Friday, February 20, 2009

Science stuff (star gazing)

Sky watchers have a rare treat in store for the night of February 25.

In one case, they'll have to wait 1,000 years to view this event again. And in another case it's a one-time-only show.

The as-large-as-Texas asteroid Ceres 1 makes its closet approach to Earth, about 147 million miles from our home port. The last time it was this close was in 1857 and the next time it will make a close approach will be in another 1,000 years.

However, the official dwarf planet - with Pluto being one of two others - will glow at 7th magnitude: bright enough to be seen easily with binoculars.

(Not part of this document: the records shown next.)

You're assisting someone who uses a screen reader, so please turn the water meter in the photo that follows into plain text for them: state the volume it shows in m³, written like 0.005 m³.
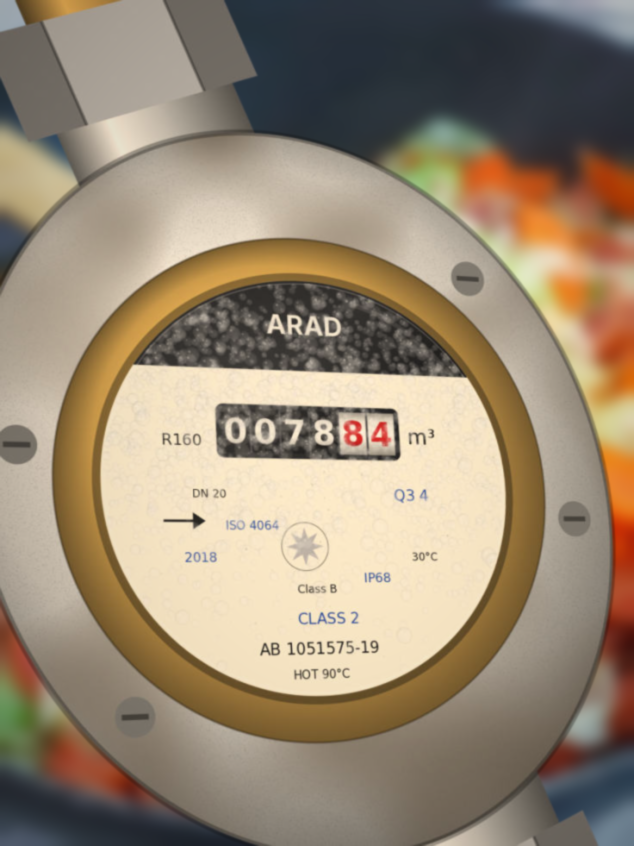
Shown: 78.84 m³
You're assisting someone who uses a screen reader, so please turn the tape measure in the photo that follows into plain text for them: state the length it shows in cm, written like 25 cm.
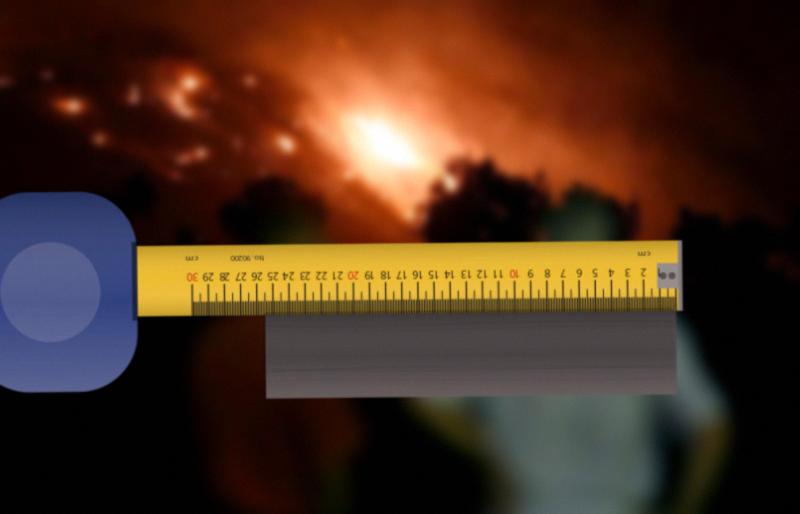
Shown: 25.5 cm
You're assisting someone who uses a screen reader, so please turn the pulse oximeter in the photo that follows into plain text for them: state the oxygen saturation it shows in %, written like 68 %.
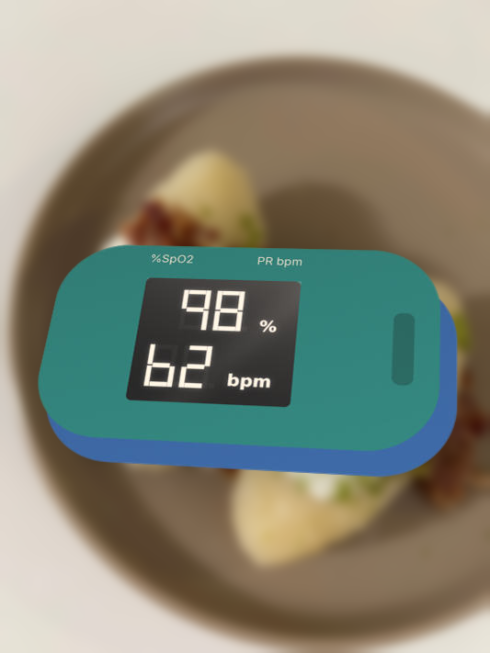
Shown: 98 %
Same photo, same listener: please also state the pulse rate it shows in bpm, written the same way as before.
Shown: 62 bpm
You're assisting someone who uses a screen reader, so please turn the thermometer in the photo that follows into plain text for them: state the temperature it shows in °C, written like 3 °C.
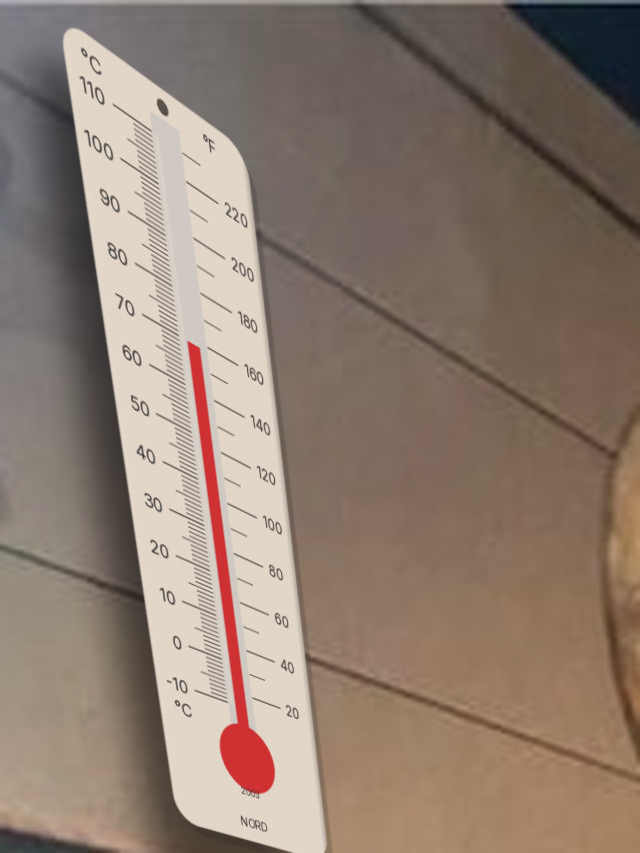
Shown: 70 °C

The place to look is in the constellation Leo, and also opposite the Sun. This means it will rise at sunset and remain visible until dawn.

Ceres measures 590 miles in diameter and holds one-quarter of the mass of every object in the asteroid belt between Mars and Jupiter, reports Astronomy magazine.

It is the only asteroid large where gravity has squashed it into a spherical shape.

Also on the Leo agenda is the coming and going of the comet Lulin which should glow around 5th magnitude. The comet will be seen with the use of a good set of binoculars in suburban settings and with the naked eye in dark sky settings.

On February 23rd the comet will sit alongside Saturn, also in Leo and brighter than any of its stars.